Les combattants
Ça va finir par être la règle. Depuis trois années consécutives, la Quinzaine des Réalisateurs, prestigieuse section parallèle du festival de Cannes, récompense un genre peu couru au festival : la comédie. Après Camille redouble en 2012, Les Garçons et Guillaume à table en 2013, c’est au tour du très revigorant et très drôle Les Combattants de remporter la timbale. Ce premier film, défini par son jeune auteur, tout juste issu de la Femis, comme une histoire d’amour et une histoire de survie, se paie le luxe de repartir avec tous les prix de la compétition.
Les Combattants est un film réjouissant à plus d’un titre. Il laisse d’abord entrevoir un renouveau générationnel des cinéastes français : après Céline Sciamma, dont vous découvrirez très bientôt le formidable Gang de filles, arrive aussi Party Girl de Marie Amachoukeli, Claire Burger et Samuel Théis qui a remporté la Caméra d’Or, sans oublier l’impressionnant Mange tes morts de Jean-Charles Hue, tout récemment distingué du Prix Jean Vigo.
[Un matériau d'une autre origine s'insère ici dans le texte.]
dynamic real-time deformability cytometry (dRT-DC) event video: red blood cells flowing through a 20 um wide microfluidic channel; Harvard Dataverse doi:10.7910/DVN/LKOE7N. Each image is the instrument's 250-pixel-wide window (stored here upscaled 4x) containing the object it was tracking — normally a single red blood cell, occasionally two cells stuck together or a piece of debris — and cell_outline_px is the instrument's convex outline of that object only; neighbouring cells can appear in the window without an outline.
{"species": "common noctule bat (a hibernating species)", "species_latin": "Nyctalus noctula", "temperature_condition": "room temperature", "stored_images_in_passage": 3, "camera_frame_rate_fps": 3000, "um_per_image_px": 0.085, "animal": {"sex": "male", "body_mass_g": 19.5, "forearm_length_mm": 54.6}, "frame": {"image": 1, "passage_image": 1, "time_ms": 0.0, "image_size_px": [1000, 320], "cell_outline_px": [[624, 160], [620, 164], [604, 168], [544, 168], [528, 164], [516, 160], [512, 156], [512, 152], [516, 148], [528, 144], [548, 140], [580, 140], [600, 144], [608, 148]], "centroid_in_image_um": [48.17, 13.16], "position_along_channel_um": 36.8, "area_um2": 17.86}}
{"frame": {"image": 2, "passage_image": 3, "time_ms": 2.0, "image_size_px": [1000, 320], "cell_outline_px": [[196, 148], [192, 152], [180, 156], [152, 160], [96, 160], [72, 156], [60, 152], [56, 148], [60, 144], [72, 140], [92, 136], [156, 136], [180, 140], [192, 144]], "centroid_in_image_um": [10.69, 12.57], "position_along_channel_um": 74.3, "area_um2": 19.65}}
Des jeunes réalisateurs qui redessinent chacun à leur façon un cinéma d’auteur français qui s’affranchit et s’assume.
Réjouissant disais je parce qu’il nous permet de retrouver la formidable Adèle Haenel, tout juste récompensée d’un César du meilleur second rôle féminin pour sa prestation dans Suzanne de Katell Quillévéré (tiens, encore une jeune auteure). Dans Les Combattants, Adèle est Madeleine, une jeune femme de son temps tout juste diplômée en macro économie, qui ne redoute ni la crise, ni le chômage, elle veut juste être prête quand la fin arrivera… Quelle fin ? Rien de moins que celle du monde, l’apocalypse, le grand déluge… Alors elle se prépare, elle s’entraine et quoi de mieux se dit-elle que l’armée pour savoir survivre en temps de chaos ? Pour Madeleine, cet été c’est stage commando ou rien mais c’était sans compter sur sa rencontre avec Arnaud.
Arnaud, on le rencontre dès la première scène, magnifique, du film. Il est avec son frère aux pompes funèbres où un vendeur leur fait l’article sur tel ou tel cercueil et les qualités remarquables de telle essence de bois. Pas de chance pour le baratineur, les deux frères sont fils de menuisiers. De retour chez eux furibards – « c’est même pas du massif » – ils fabriquent en une nuit le cercueil de leur père. Aussi drôle que bouleversant.
Voilà donc Arnaud, pas très emballé pour reprendre avec son grand frère l’entreprise familiale, pas contre non plus, on verra après l’été. Indécis, comme un jeune homme de son âge, pas encore tout à fait adulte, plus vraiment un gamin. Sa rencontre, pour le moins physique, avec Madeleine va pourtant lui fournir un écheveau de pistes à suivre, une raison de faire des choix, même si ce seront plutôt ceux de Madeleine…
Les Combattants nous touche parce qu’il dresse un portrait sensible et juste d’une génération, (ou pour le moins de deux jeunes gens d’aujourd’hui) qui, sans être paumée, ce qui aurait été la facilité et surtout une resucée pas très intéressante, n’en est pas moins à la recherche de combats à mener, de sens à donner à une existence dont on a de cesse de leur rabâcher qu’elle ne sera faite que de souffrance et de désillusion. Une génération qui n’a connu que la crise, réelle ou suggérée, et qui l’a intégrée à son logiciel sans plus s’en soucier vraiment. Avec un sens de l’humour et des situations d’une précision imparable, Thomas Cailley réussi un film intelligent et drôle, lumineux et sensible, combattif et plein d’espoir.